---------- GIVEN RECORDS ----------

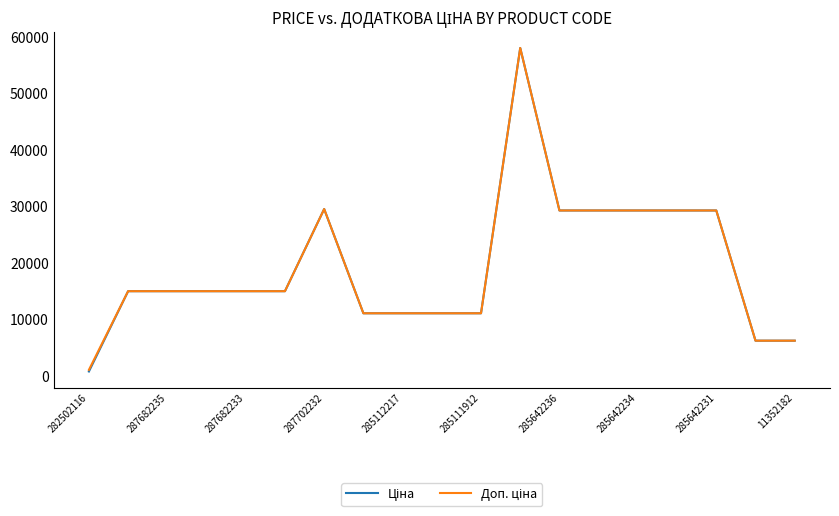

What is the greatest value displayed?

58037.0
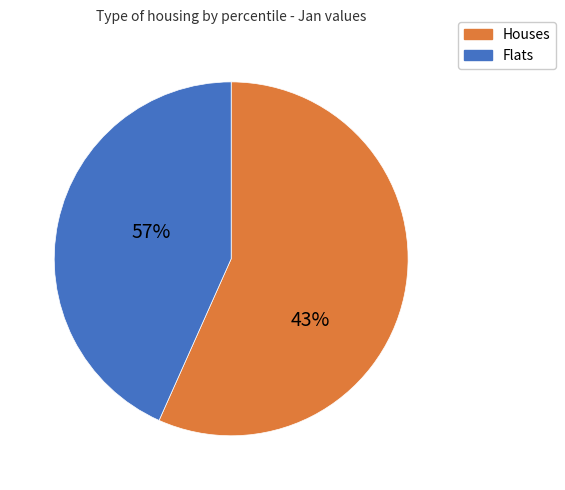

Is pct45 the majority of the pie?

No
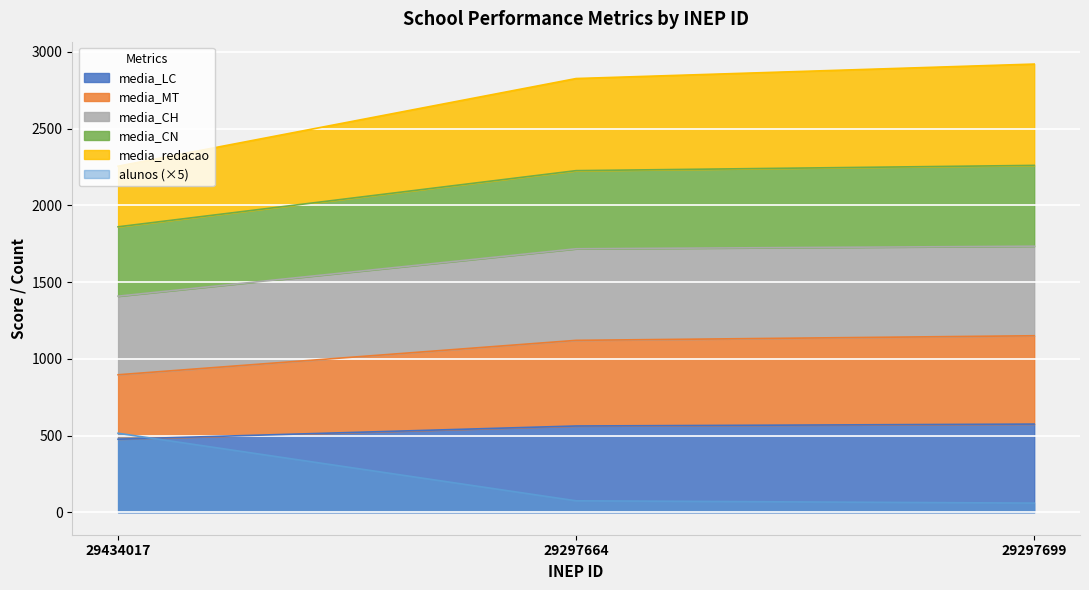

The value of media_LC at 29297664 is 562.3. True or false?

True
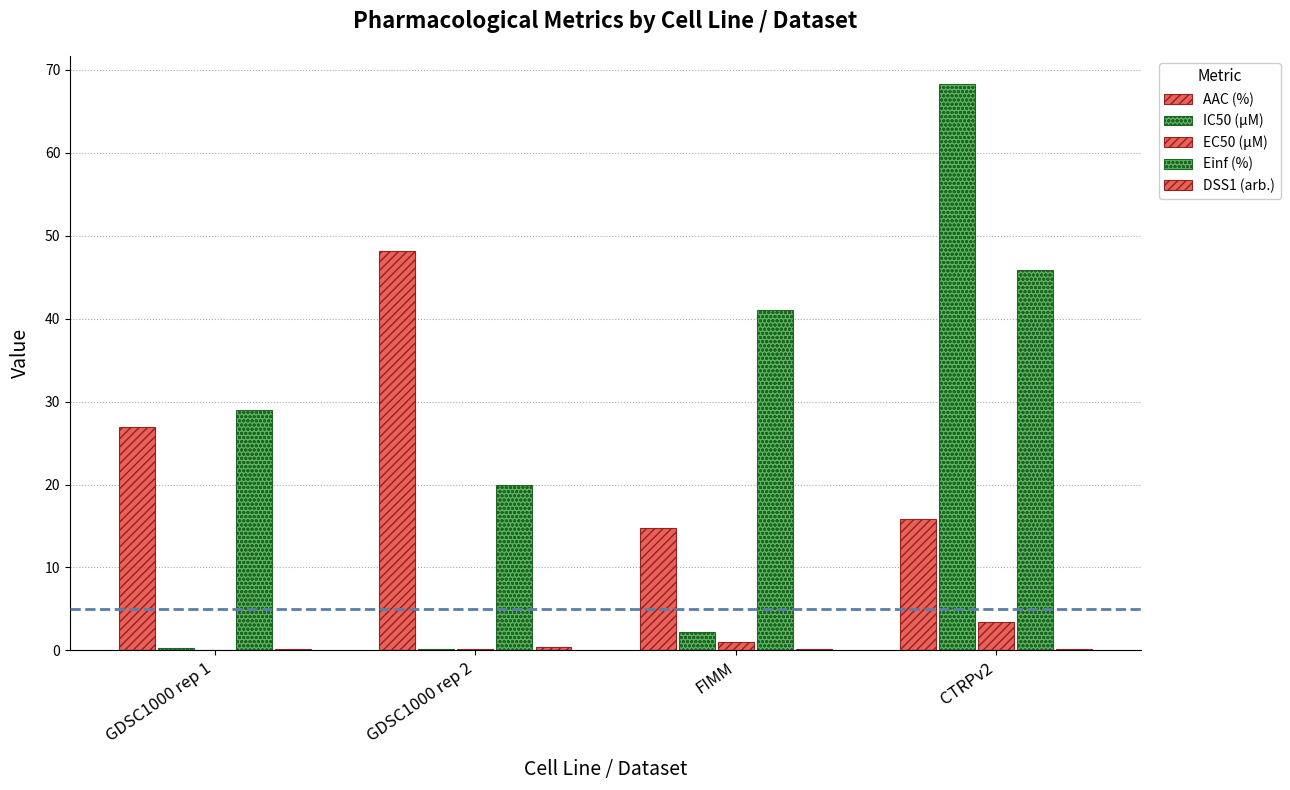

The value of Einf (%) at GDSC1000 rep 2 is 20.0. True or false?

True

----------

• _TASK BRIEF_:
Copy the data word for word, starting at the line that contains "The value of media_LC" and continuing through the end of the data. Leave out the pictures.

• _ANSWER TO THIS TASK_:
The value of media_LC at 29297664 is 562.3. True or false?

True

The value of Einf (%) at GDSC1000 rep 2 is 20.0. True or false?

True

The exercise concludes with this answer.